On her first try, Roy made it 370 miles before running out of time. So the second time, she pushed herself harder, running as far as she could without resting. “When I hit 100 miles I slept,” Roy says. “Then I tried to do 50 miles a day after that.” But it didn’t work out. She eventually succumbed to exhaustion and sickness. The following year she burst a cyst that forced her to drop out again. “I cried a little, had my mini breakdown, and then I had to get up and take those steps back onto the trail, pain or not,” Roy says.
Between Peak races, Roy runs ultras throughout the year, and commutes to and from work on foot. She’s had the same two pair of running shorts and cold-weather pants for seven years, and she has no intention of replacing them.

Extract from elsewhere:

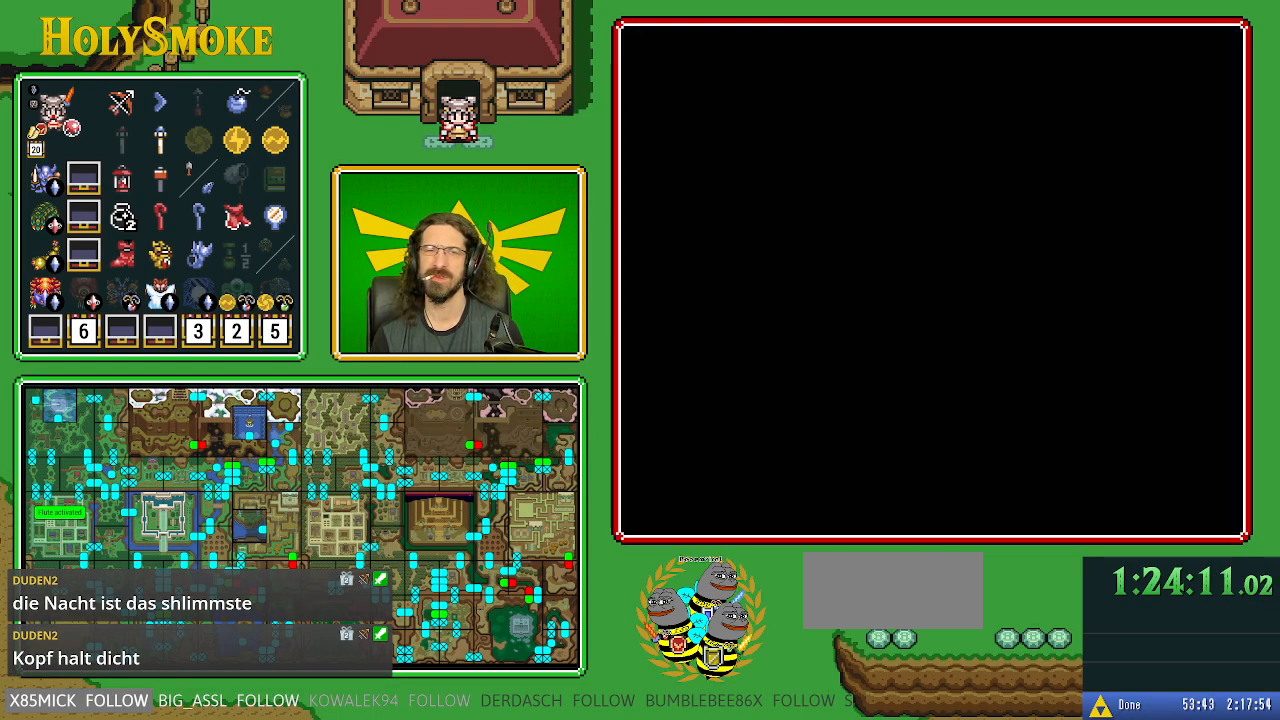
{"buttons": [], "events": []}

She’s not one for finisher’s medals—she deliberately quit one Death Race just before the finisher’s skulls were handed out; she says she’s tired of the “accumulation of things to define strength and resilience.”
“You wouldn’t know what she’s accomplished because she doesn’t post about it,” Poland says. “Not many of us multi-day racers are doing it for the ego.” In that way, Roy’s lifestyle shares more with the cold, wet, necessary survivalism of the forests that inspire her than she does with our instantly gratifying, climate-controlled society. She’s not out there for the medal. She’s there for the fight. “Through these so-called ‘failures,’ I came to understand myself as an athlete and, honestly, as a person,” she says.
So why’s Roy coming back to the Peak 500? To prove to herself yet again that she’s meant to exist on the brink of human ability in the most adverse of conditions. That’s what drives her. She’s not trying to beat anyone in the woods, and that’s what makes her nearly unbeatable. She just knows she belongs there.